Worried about giving birth? Don’t be. Self-hypnosis techniques can make childbirth a calm, controlled and beautiful experience for mum, baby… and dad!
Childbirth is the most natural of a woman’s functions. So, when and where did it become something to dread, almost verging on paranoia? It seems that we women want our birth experience to be medically stage-managed thus absolving us of all responsibility, pain and effort.
According to Dr Leila Edwards, a qualified hypnotherapist with a special interest in natural childbirth, it seems that the joy of birth can be rediscovered using the techniques of hypnosis, where deep relaxation and the use of imagery, allow the body to produce surges of natural endorphins, the body’s “homemade” painkillers. This enhances the birth experience, resulting in a more straightforward labour with manageable pain thus minimising the need for painkillers and other interventions.
Leila has been assisting women to birth the natural way for many years, teaching pregnant women and their partners to self-hypnotise and use a combination of techniques which include deep relaxation, imagery, massage and regression to clear traumas. She aims to help women to have the most beautiful and rewarding experience in childbirth as possible.
She explains, “I am basically teaching self-hypnosis. I set people up to be competent, to cope themselves; it’s really about self-empowerment. My job is to get them to realise what they can do for themselves.”
Leila recommends between four and six preparatory sessions as well as a commitment to practice the techniques daily at home.
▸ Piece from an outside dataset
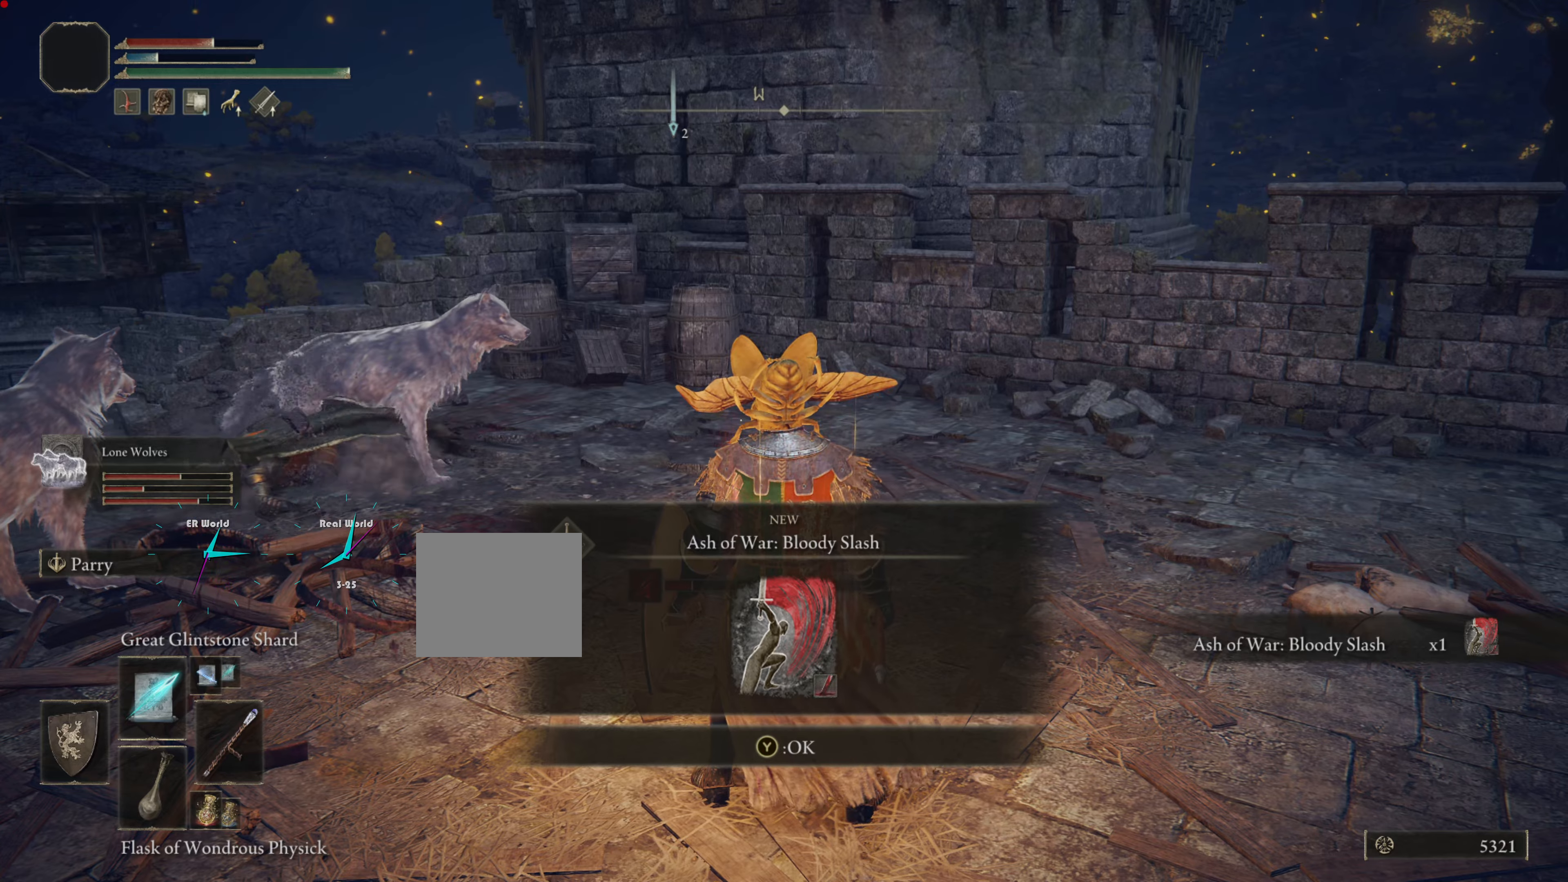
{"buttons": [], "left_stick": "center", "right_stick": "center", "events": []}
Some of the sessions involve the person’s chosen birth partner (husband, family member or friend) whom Leila urges to participate fully.
Hypnotherapy, according to her, is “about going into an inner place - like a private garden. The pain control technique I use enables the pregnant woman to turn up the volume of her body’s natural ‘feel-good’ chemicals, endorphins. These are more powerful than narcotic drugs, such as morphine or heroin, and give a sense of well-being and euphoria. The woman learns how to induce a feeling of numbness – as if her body was made of wood or cloth, something that has no feeling at all. And you can turn that on or off as much or as little as you like so as to over-ride any discomfort or pain.”
The birth partner can actively support the pregnant woman by reminding her to “switch on” her pain control, using massage and positive suggestions. Leila gives the woman an audio file to use at home and during the birth to reinforce the relaxation response programme, so that it becomes automatic.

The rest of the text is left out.